My stake in the ground

1 comment
October has been a harder month than planned. This weightloss journey is about changing my life, adding in structure, and planning for things that I used to let go before. I had two events planned for October: a wedding (week in Austin) and a 5 days in New York. Both were exciting because I was going to spend time with my sisters. I knew that my workout schedule/diet were going to be disrupted. It seemed terrifying, but it was planned and that is what matters. For the most part it wasn't too crazy. Past-Brittany would have been eating tacos, migas and cupcakes in a feral I've-been-on-a-desert-island-for-three-years manner, which is something current-Brittany can't even relate to anymore. In New York and Austin, I "cheated" and ate some dairy, had a cupcake, and drank beers without falling back into past-Brittany ways. It was fine.
Alice in Wonderland
And then something unexpected happened.

I received a call on October 14th that my grandmother wasn't doing well. I'll have to admit that I've never cried so hard as I sat down and thought about her not being there anymore. My grandmother was a constant in my life growing up in Ohio. She taught me to love animals, how to find value in everything and everyone, and from her, I inherited my sweet tooth. I spent my childhood working at her barn (golf range), attending craft fairs, and countless other adventures. Staying at Nana's had always been a treat. With my sisters, I booked a ticket to Ohio for the next day and immediately ate a pint of Ben and Jerry's. Even the best self-resolve can break in a moment of stress.

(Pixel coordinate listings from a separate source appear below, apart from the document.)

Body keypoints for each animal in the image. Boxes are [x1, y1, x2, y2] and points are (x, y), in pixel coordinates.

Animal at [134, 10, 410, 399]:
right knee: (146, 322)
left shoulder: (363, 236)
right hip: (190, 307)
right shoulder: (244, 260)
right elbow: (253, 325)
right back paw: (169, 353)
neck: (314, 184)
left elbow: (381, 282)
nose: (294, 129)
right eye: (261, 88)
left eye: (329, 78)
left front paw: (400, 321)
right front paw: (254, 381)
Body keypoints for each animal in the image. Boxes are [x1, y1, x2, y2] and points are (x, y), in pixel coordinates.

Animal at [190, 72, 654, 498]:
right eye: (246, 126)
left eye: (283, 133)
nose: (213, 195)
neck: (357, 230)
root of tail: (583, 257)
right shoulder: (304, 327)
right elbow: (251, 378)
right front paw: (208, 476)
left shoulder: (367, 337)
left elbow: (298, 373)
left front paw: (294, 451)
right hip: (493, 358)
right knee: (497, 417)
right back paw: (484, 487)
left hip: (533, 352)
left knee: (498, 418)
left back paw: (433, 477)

Since I'm at this point in my life where I'm actively working towards making a shift, my grandmother's death hit me even harder. I kept thinking about my grandmother and wondering what she would have changed in her life. This weightloss journey was my stake in the ground where I decided that if died the next day, this wouldn't be the body and mindset I wanted to end in. I know that's morbid, but if we don't live every day like our last then what's the point?

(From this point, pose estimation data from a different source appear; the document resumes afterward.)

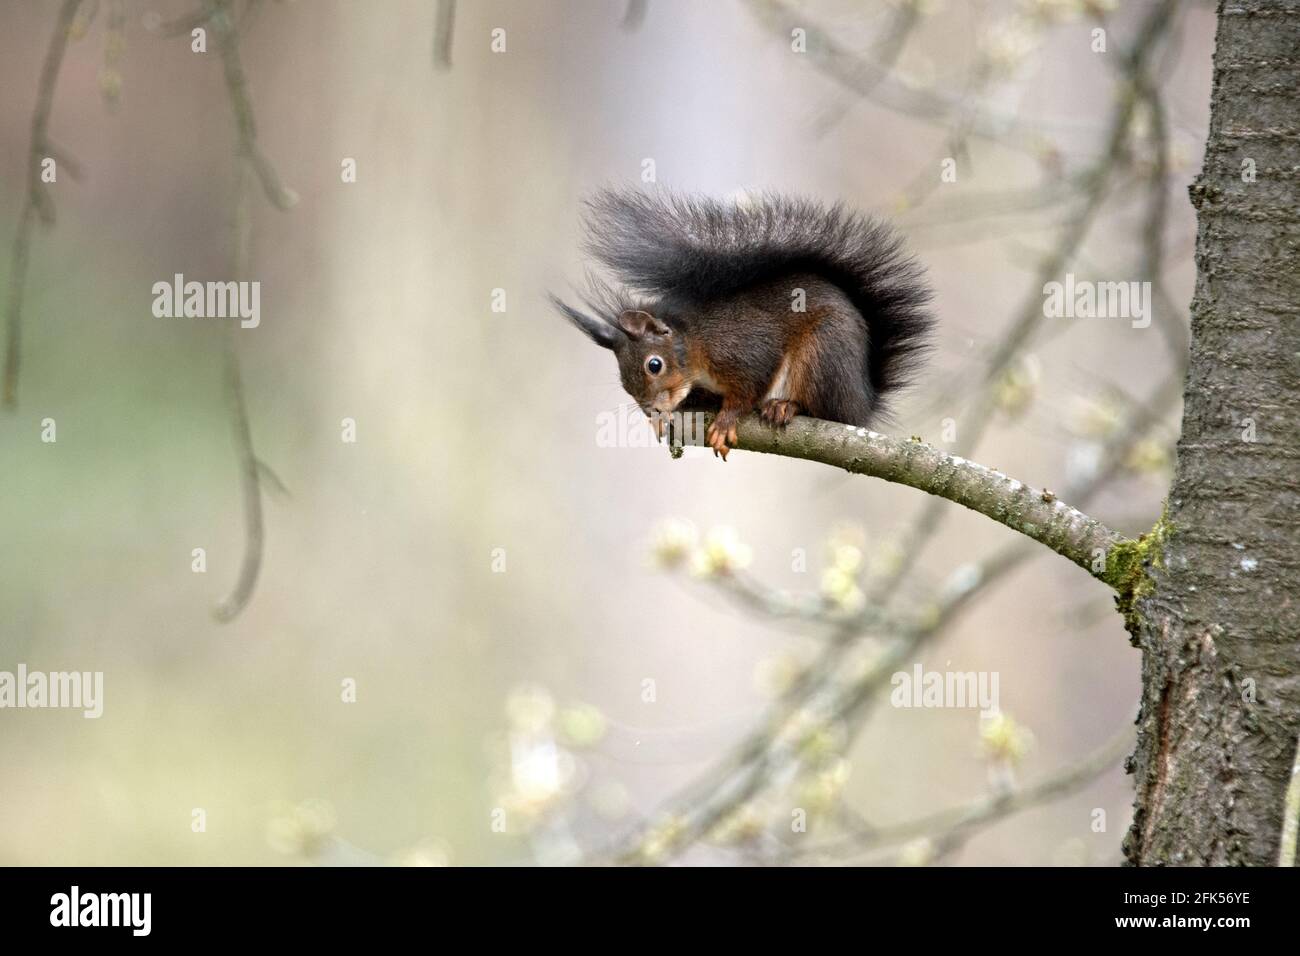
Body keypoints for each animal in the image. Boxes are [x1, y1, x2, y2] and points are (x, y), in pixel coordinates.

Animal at [552, 189, 933, 459]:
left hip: (824, 353)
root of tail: (864, 401)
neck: (696, 345)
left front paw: (726, 419)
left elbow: (750, 385)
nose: (652, 409)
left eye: (654, 365)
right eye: (622, 379)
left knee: (828, 410)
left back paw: (786, 406)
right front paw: (666, 418)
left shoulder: (744, 346)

the tragedy of life is not death, but what we let die inside of us while we live. michaelaevanow.com
I often worry about failing. I worry about the fact that I've been writing this blog and want to produce results. I worry that I'm not disciplined to stick to the changes that have been helping me succeed. I worry about how I would feel if I let myself down in this way. Because this is a longterm goal with short-term wins in between, sometimes the day-to-day can feel a little daunting. I have this desire to be "finished" but I know that my physical health is something I'll never be finished perfecting. What helps get me through this? Knowing that my stake in the ground wasn't just about changing my body - it was about not taking my current state as final. It was about not giving up and actively changing my life. Today, I see myself in a whole different light and it's that self-awareness that drives me each and every day to live my life to the best of my ability. I believe I'm turning into someone my grandmother would be proud of.